According to the US Centers for Disease Control and Prevention, 90 per cent of people over the age of 65 will die from one of six chronic illnesses: heart failure, cancer, lung disease, stroke, dementia and diabetes. In the wake of an ongoing government shutdown over an ineffective border wall and the President’s $5 trillion tax cut for the wealthy, almost nothing has been allocated for any the six pivotal illnesses.
Over the Christmas holiday, a friend was visiting her native land. It was Christmas Eve here when I received a call. My friend exhibited strange mood swings, purposely instigated an argument with her sister on her sister’s birthday and ripped into her father on Christmas Day. Then, there was the constant worry over children, world events and a sense of dread for the future.
Many incorrectly perceived it to be jet lag. No one understood what I’ve long suspected. Dementia! That word. That ugly beast.
Unfortunately, none of her family really understood what was happening. And truth be told, there is no one in the medical community who can help guide family, friends and partners through the day-in, day-out aspects of helping to guide one through dementia. There is no one who’s willing to say, “Your relative has dementia and here’s what’s going to happen – step by step – over the next few years.”

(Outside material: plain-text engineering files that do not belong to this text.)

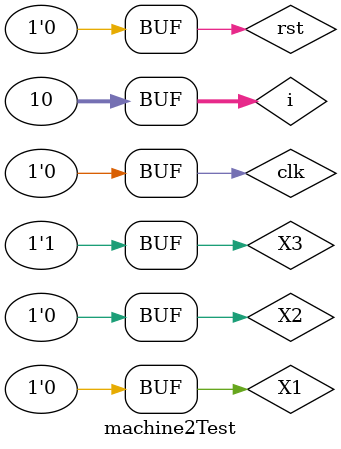
<source format=v>
module machine2Test;

reg  clk, rst, X1, X2, X3;
wire Y;
integer i;

machine2 mch(clk, rst, X1, X2, X3, Y);

initial
begin
  clk = 0;
  rst = 1;
  X1 = 1'b1;
  X2 = 1'b1;
  X3 = 1'b0;
  #5 rst = 0;

   for (i = 0; i < 10; i = i + 1)
    begin
      #2 clk = 1;
      #2 clk = 0;
      $display("State = ", mch.state, " X1 = ", X1, " X2 = ", X2, " X3 = ", X3, " Y= ", Y);
    end

  $display("RESET");
  clk = 0;
  rst = 1;
  X1 = 1'b0;
  X2 = 1'b1;
  X3 = 1'b0;
  #5 rst = 0;

   for (i = 0; i < 10; i = i + 1)
    begin
      #2 clk = 1;
      #2 clk = 0;
      $display("State = ", mch.state, " X1 = ", X1, " X2 = ", X2, " X3 = ", X3, " Y= ", Y);
    end
    
    $display("RESET");
  clk = 0;
  rst = 1;
  X1 = 1'b0;
  X2 = 1'b0;
  X3 = 1'b1;
  #5 rst = 0;

   for (i = 0; i < 10; i = i + 1)
    begin
      #2 clk = 1;
      #2 clk = 0;
      $display("State = ", mch.state, " X1 = ", X1, " X2 = ", X2, " X3 = ", X3, " Y= ", Y);
    end
end

endmodule
</source>
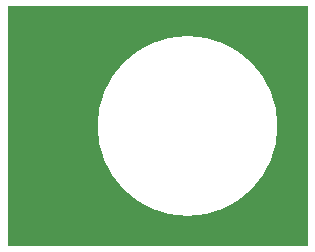
<source format=gbr>
%FSLAX33Y33*%%MOIN*%%ADD10R,1.0X0.5*%G75*G36*X200Y1000D02*G01X1200D01*G01Y200D01*G01X200D01*G01Y600D01*G01X500D01*G03X500Y600I300J0D01*G01X200D01*G01Y1000D01*G37*M02*
</source>
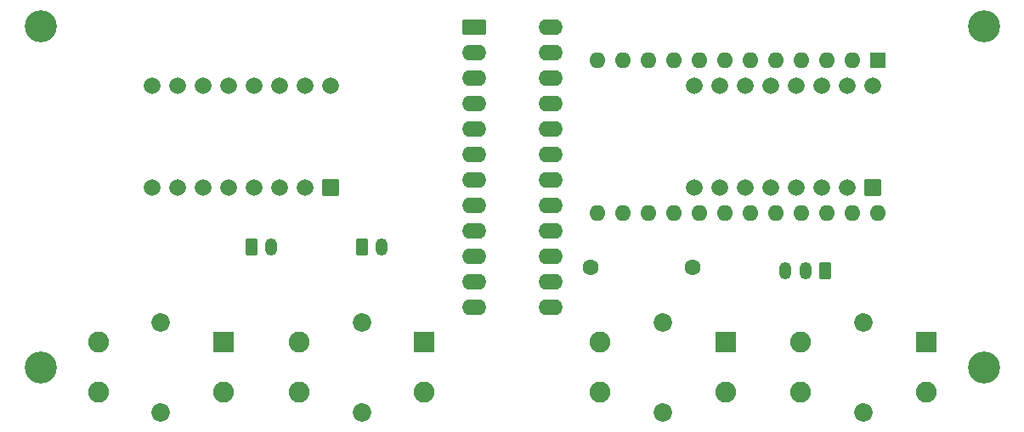
<source format=gts>
G04 #@! TF.GenerationSoftware,KiCad,Pcbnew,9.0.2*
G04 #@! TF.CreationDate,2025-06-28T10:53:46+03:00*
G04 #@! TF.ProjectId,chess_clock_pcb,63686573-735f-4636-9c6f-636b5f706362,rev?*
G04 #@! TF.SameCoordinates,Original*
G04 #@! TF.FileFunction,Soldermask,Top*
G04 #@! TF.FilePolarity,Negative*
%FSLAX46Y46*%
G04 Gerber Fmt 4.6, Leading zero omitted, Abs format (unit mm)*
G04 Created by KiCad (PCBNEW 9.0.2) date 2025-06-28 10:53:46*
%MOMM*%
%LPD*%
G01*
G04 APERTURE LIST*
G04 Aperture macros list*
%AMRoundRect*
0 Rectangle with rounded corners*
0 $1 Rounding radius*
0 $2 $3 $4 $5 $6 $7 $8 $9 X,Y pos of 4 corners*
0 Add a 4 corners polygon primitive as box body*
4,1,4,$2,$3,$4,$5,$6,$7,$8,$9,$2,$3,0*
0 Add four circle primitives for the rounded corners*
1,1,$1+$1,$2,$3*
1,1,$1+$1,$4,$5*
1,1,$1+$1,$6,$7*
1,1,$1+$1,$8,$9*
0 Add four rect primitives between the rounded corners*
20,1,$1+$1,$2,$3,$4,$5,0*
20,1,$1+$1,$4,$5,$6,$7,0*
20,1,$1+$1,$6,$7,$8,$9,0*
20,1,$1+$1,$8,$9,$2,$3,0*%
G04 Aperture macros list end*
%ADD10R,1.600000X1.600000*%
%ADD11O,1.600000X1.600000*%
%ADD12C,3.200000*%
%ADD13C,1.600000*%
%ADD14RoundRect,0.250000X-0.350000X-0.625000X0.350000X-0.625000X0.350000X0.625000X-0.350000X0.625000X0*%
%ADD15O,1.200000X1.750000*%
%ADD16RoundRect,0.250000X-0.950000X-0.550000X0.950000X-0.550000X0.950000X0.550000X-0.950000X0.550000X0*%
%ADD17O,2.400000X1.600000*%
%ADD18RoundRect,0.250000X0.350000X0.625000X-0.350000X0.625000X-0.350000X-0.625000X0.350000X-0.625000X0*%
%ADD19C,1.850000*%
%ADD20RoundRect,0.102000X0.937500X0.937500X-0.937500X0.937500X-0.937500X-0.937500X0.937500X-0.937500X0*%
%ADD21C,2.079000*%
%ADD22RoundRect,0.102000X0.729000X0.729000X-0.729000X0.729000X-0.729000X-0.729000X0.729000X-0.729000X0*%
%ADD23C,1.662000*%
G04 APERTURE END LIST*
D10*
X187430000Y-57380000D03*
D11*
X184890000Y-57380000D03*
X182350000Y-57380000D03*
X179810000Y-57380000D03*
X177270000Y-57380000D03*
X174730000Y-57380000D03*
X172190000Y-57380000D03*
X169650000Y-57380000D03*
X167110000Y-57380000D03*
X164570000Y-57380000D03*
X162030000Y-57380000D03*
X159490000Y-57380000D03*
X159490000Y-72620000D03*
X162030000Y-72620000D03*
X164570000Y-72620000D03*
X167110000Y-72620000D03*
X169650000Y-72620000D03*
X172190000Y-72620000D03*
X174730000Y-72620000D03*
X177270000Y-72620000D03*
X179810000Y-72620000D03*
X182350000Y-72620000D03*
X184890000Y-72620000D03*
X187430000Y-72620000D03*
D12*
X198000000Y-54000000D03*
D13*
X169000000Y-78000000D03*
X158840000Y-78000000D03*
D14*
X136000000Y-76000000D03*
D15*
X138000000Y-76000000D03*
D12*
X198000000Y-88000000D03*
X104000000Y-54000000D03*
D16*
X147190000Y-54030000D03*
D17*
X147190000Y-56570000D03*
X147190000Y-59110000D03*
X147190000Y-61650000D03*
X147190000Y-64190000D03*
X147190000Y-66730000D03*
X147190000Y-69270000D03*
X147190000Y-71810000D03*
X147190000Y-74350000D03*
X147190000Y-76890000D03*
X147190000Y-79430000D03*
X147190000Y-81970000D03*
X154810000Y-81970000D03*
X154810000Y-79430000D03*
X154810000Y-76890000D03*
X154810000Y-74350000D03*
X154810000Y-71810000D03*
X154810000Y-69270000D03*
X154810000Y-66730000D03*
X154810000Y-64190000D03*
X154810000Y-61650000D03*
X154810000Y-59110000D03*
X154810000Y-56570000D03*
X154810000Y-54030000D03*
D14*
X125000000Y-76000000D03*
D15*
X127000000Y-76000000D03*
D12*
X104000000Y-88000000D03*
D18*
X182200000Y-78400000D03*
D15*
X180200000Y-78400000D03*
X178200000Y-78400000D03*
D19*
X166000000Y-92500000D03*
X166000000Y-83500000D03*
D20*
X172250000Y-85500000D03*
D21*
X159750000Y-85500000D03*
X172250000Y-90500000D03*
X159750000Y-90500000D03*
D22*
X132890000Y-70080000D03*
D23*
X130350000Y-70080000D03*
X127810000Y-70080000D03*
X125270000Y-70080000D03*
X122730000Y-70080000D03*
X120190000Y-70080000D03*
X117650000Y-70080000D03*
X115110000Y-70080000D03*
X115110000Y-59920000D03*
X117650000Y-59920000D03*
X120190000Y-59920000D03*
X122730000Y-59920000D03*
X125270000Y-59920000D03*
X127810000Y-59920000D03*
X130350000Y-59920000D03*
X132890000Y-59920000D03*
D22*
X186890000Y-70080000D03*
D23*
X184350000Y-70080000D03*
X181810000Y-70080000D03*
X179270000Y-70080000D03*
X176730000Y-70080000D03*
X174190000Y-70080000D03*
X171650000Y-70080000D03*
X169110000Y-70080000D03*
X169110000Y-59920000D03*
X171650000Y-59920000D03*
X174190000Y-59920000D03*
X176730000Y-59920000D03*
X179270000Y-59920000D03*
X181810000Y-59920000D03*
X184350000Y-59920000D03*
X186890000Y-59920000D03*
D19*
X186000000Y-92500000D03*
X186000000Y-83500000D03*
D20*
X192250000Y-85500000D03*
D21*
X179750000Y-85500000D03*
X192250000Y-90500000D03*
X179750000Y-90500000D03*
D19*
X136000000Y-92500000D03*
X136000000Y-83500000D03*
D20*
X142250000Y-85500000D03*
D21*
X129750000Y-85500000D03*
X142250000Y-90500000D03*
X129750000Y-90500000D03*
D19*
X116000000Y-92500000D03*
X116000000Y-83500000D03*
D20*
X122250000Y-85500000D03*
D21*
X109750000Y-85500000D03*
X122250000Y-90500000D03*
X109750000Y-90500000D03*
M02*

</source>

Living constituents of life always look for the disease. Got to name that bastard. I am living proof that the name is of little comfort. In most cases, when you’re in the throes of battle, it’s fucking irrelevant. In the end, it’s about living. It’s about how to carry on a meaningful life in spite of the affliction.
Even when there is a diagnosis, like so many others, we often fall into the trap of remembering the person who was rather than the person who is. When we realize it, only then do we begin to understand we’re looking for someone who’s no longer there. When my father was in ICU, lay in a coma, all my mother wished for was that my father return home. “Be careful of what you wish for.” Miracles rarely occur. And, just as predicted, my father’s dementia increased significantly from even a year prior.
Just as the daughter of my friend’s family had known, the father my family had known is gone. There’s only the person who is.
Most never come to grips with the terminal nature of our lives. We simply believe we’ll always be the person we were. Simply put, take nothing for granted. In the end, functional limitations force one to adapt. Personally, I can no longer run. I can barely kneel on my right leg for that matter. I can’t play any contact sport. Football is relegated to Sunday television. Some days, I sport a Forcemech wheelchair.
We have to adapt. All of us, in his or her own way. Yet few understand the level of ineptness our society is at caring for patients suffering from heart failure, cancer, lung disease, stroke, dementia and diabetes. Our health care system is based upon diagnosis and treatment. However, what can be done when no medication or treatment can be performed?
We fall through the cracks.
I look at my parent’s road as well as the road of my friend and wonder, “How will I face the final phase of life?” The best answer I get is ‘unknowable.’ I certainly don’t want to be a burden, yet I want to be affirmed. I want death to be appropriate in time and place.
Unless we change how we’re going to care for the afflicted, I too, will be one of many falling through the cracks.